#### REQUIREMENT
Word for word, please restate the lines from the beginning of the data through the line in which "Misafir odaları" appears.

[Dataset items]
┏━━

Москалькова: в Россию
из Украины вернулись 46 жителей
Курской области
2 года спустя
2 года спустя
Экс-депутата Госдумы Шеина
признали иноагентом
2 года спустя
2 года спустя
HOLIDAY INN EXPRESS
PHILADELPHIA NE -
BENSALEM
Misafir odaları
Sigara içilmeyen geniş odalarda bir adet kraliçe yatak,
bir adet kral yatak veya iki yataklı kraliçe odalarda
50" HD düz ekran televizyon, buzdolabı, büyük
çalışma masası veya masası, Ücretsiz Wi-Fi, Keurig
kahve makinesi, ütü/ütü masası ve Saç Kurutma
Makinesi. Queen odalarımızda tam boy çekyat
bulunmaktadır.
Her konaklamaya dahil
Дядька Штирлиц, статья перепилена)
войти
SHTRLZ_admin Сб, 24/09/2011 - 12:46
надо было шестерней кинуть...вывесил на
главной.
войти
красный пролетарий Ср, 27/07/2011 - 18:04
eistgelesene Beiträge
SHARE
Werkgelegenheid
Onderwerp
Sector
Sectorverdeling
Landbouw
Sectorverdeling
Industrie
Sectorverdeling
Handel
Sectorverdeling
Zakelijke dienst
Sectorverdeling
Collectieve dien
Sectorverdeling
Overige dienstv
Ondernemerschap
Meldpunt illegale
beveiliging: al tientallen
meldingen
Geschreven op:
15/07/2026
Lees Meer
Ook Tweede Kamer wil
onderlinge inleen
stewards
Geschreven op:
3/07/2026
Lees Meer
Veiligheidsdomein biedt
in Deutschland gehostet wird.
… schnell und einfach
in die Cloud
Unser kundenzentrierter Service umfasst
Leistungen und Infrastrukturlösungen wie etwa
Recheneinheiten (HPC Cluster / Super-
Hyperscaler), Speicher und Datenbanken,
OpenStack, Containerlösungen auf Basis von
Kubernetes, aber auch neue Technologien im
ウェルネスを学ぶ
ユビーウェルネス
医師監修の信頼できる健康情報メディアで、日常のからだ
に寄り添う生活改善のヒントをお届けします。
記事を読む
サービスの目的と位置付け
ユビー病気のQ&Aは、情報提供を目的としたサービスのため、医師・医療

┗━━

#### RESPONSE BOX
Москалькова: в Россию
из Украины вернулись 46 жителей
Курской области
2 года спустя
2 года спустя
Экс-депутата Госдумы Шеина
признали иноагентом
2 года спустя
2 года спустя
HOLIDAY INN EXPRESS
PHILADELPHIA NE -
BENSALEM
Misafir odaları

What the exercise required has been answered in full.